For most Canadians, the North consists of Yukon, the Northwest Territories, and Nunavut, Canadas three federal territories. This vast region covers an area of nearly 3.9 million square kilometres (2.4 million square miles), most of it desolate wilderness. For all its size, the entire Canadian North houses a grand total of 120, 000 human residents, making it slightly less populous than the metropolitan of Lethbridge, Alberta. Thats 8,000 acres per person, with room to spare.
Broadly speaking, the three territories that comprise the Canadian North can be divided into four main physiographic regions.
Far to the north, beyond the tree line, sits the high Arctic, land of the midnight sun, the polar bear, and the Inuit. North of the arctic mainland- a stretch of permafrozen tundra skirting the Arctic Sea- is the Arctic Archipelago, a maze of huge rock-strewn islands and shifting sea ice through which explorers Martin Frobisher and John Franklin once sailed in search of the Northwest Passage.
South of the Arctic and to the east lie the Keewatin Barrens, a sprawling expanse of subarctic prairie and Precambrian rock stretching from eastern Northwest Territories to the Atlantic coast of Nunavut. Populated by enormous aggregations of caribou, mosquitoes, and black flies (and little else!), the Barren Lands are almost completely devoid of human presence.

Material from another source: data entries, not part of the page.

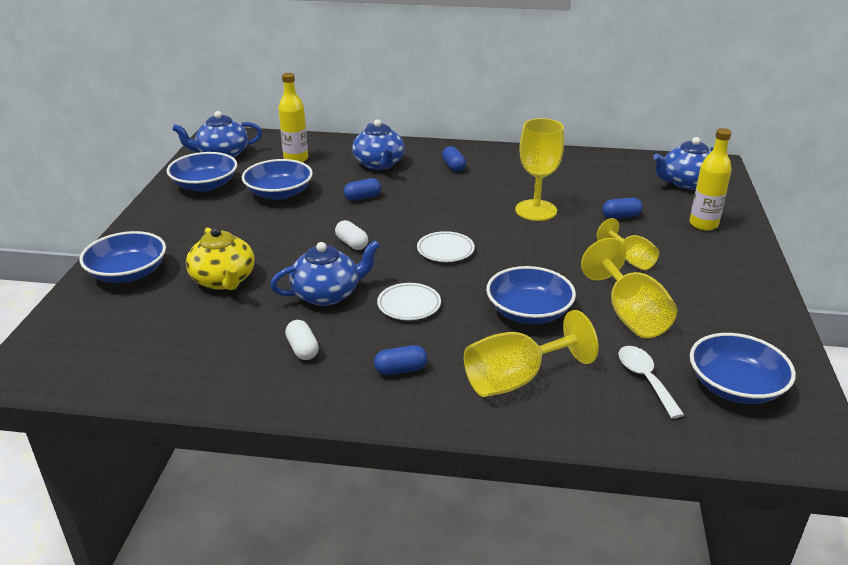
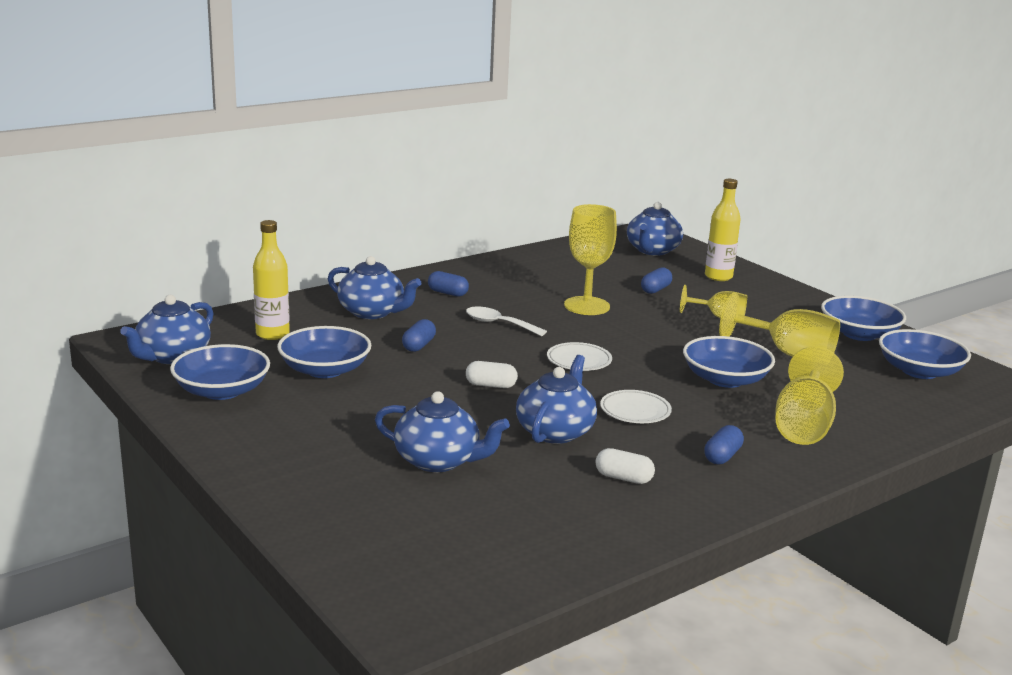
camera: 45 degrees left, 10 degrees down
blue bowl [80,231,166,283] -> blue bowl moved to [821,296,906,341]
yellow teapot [186,227,255,290] -> blue teapot [375,391,510,472]
white spoon [618,346,684,419] -> white spoon moved to [466,307,547,336]

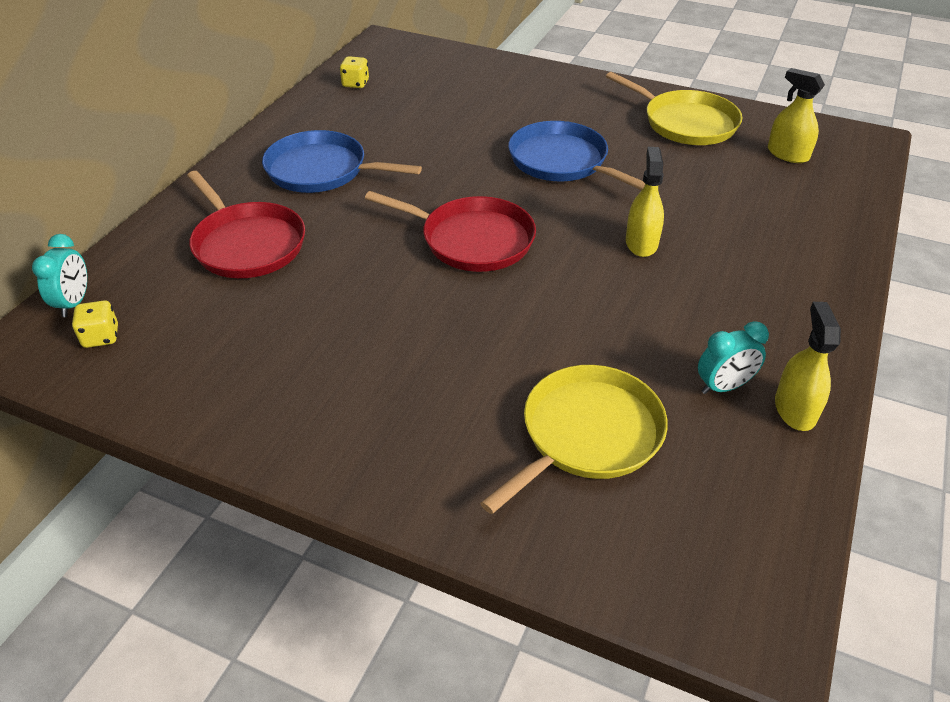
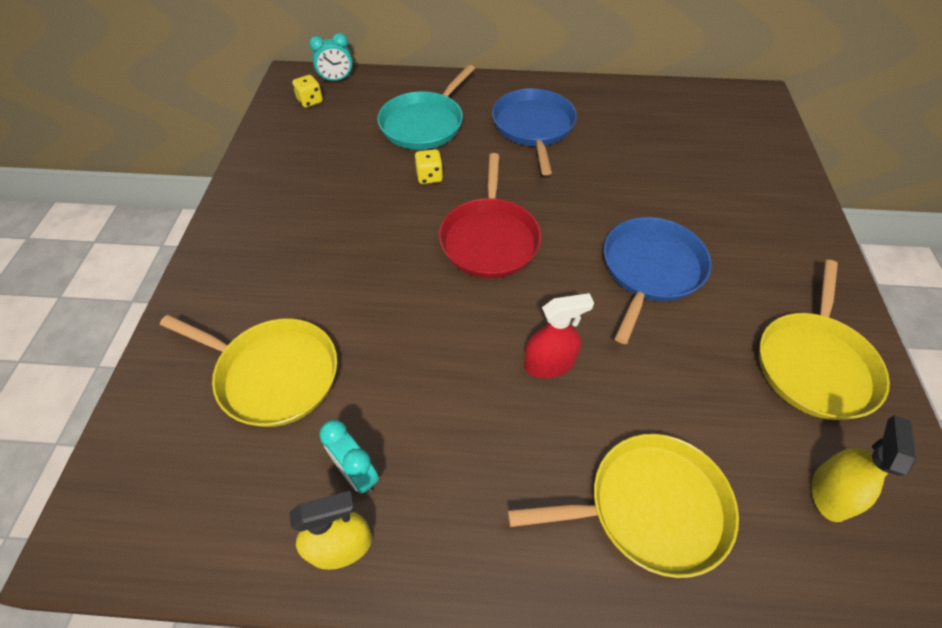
camera: 70 degrees right, 10 degrees up
red pan [187,171,305,278] -> turquoise pan [378,65,475,150]
yellow dice [340,56,369,88] -> yellow dice moved to [414,149,443,184]
yellow spray bottle [626,147,664,257] -> red spray bottle [524,293,594,378]
none -> yellow pan [507,434,739,578]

Far to the west, tucked between the soaring Saint Elias Mountains of the Pacific Coast and the more easterly Selwyn Range, is the Yukon, home of the historic Klondike. Replete with snow-capped mountains, taiga-covered hills, emerald lakes, and the great Yukon River, this land of gold is as beautiful as it is unforgiving.
And in the midst of the Canadian North, along the western edge of the Northwest Territories, between Yukon and Keewatin and south of the Arctic, lies the Mackenzie country. This fourth and final Northern region- the region in which the aforementioned legends are set- comprises the watershed of the mighty Mackenzie River, an immense northward-flowing watercourse which owes its name to the Scottish explorer who first paddled its length in 1789. A rugged, mountainous territory carpeted with boreal forest and interspersed with muskeg-bottomed lowland, the Mackenzie drainage basin consists of two massive lakes and five major tributaries: the Liard, Keele, Arctic Red, Peel, and Great Bear Rivers.
If you travel west up the Liard River from its confluence with the Mackenzie, past the little village of Fort Simpson and over the Beaverdam Rapids, youll come to a lonely spruce-covered mountain called Nahanni Butte. At its foot, the Liard River is greeted by its main tributary, the South Nahanni River.
Up the South Nahanni and past the tiny Indian settlement of Nahanni Butte, located across the river from the mountain after which it was named, lies a section of river known as the Splits. This deadly labyrinth of gravelly islands and tangled log jams has claimed the lives of many a canoeist, both native and white, serving as an appropriate gateway to the sinister realm of mystery and menace beyond.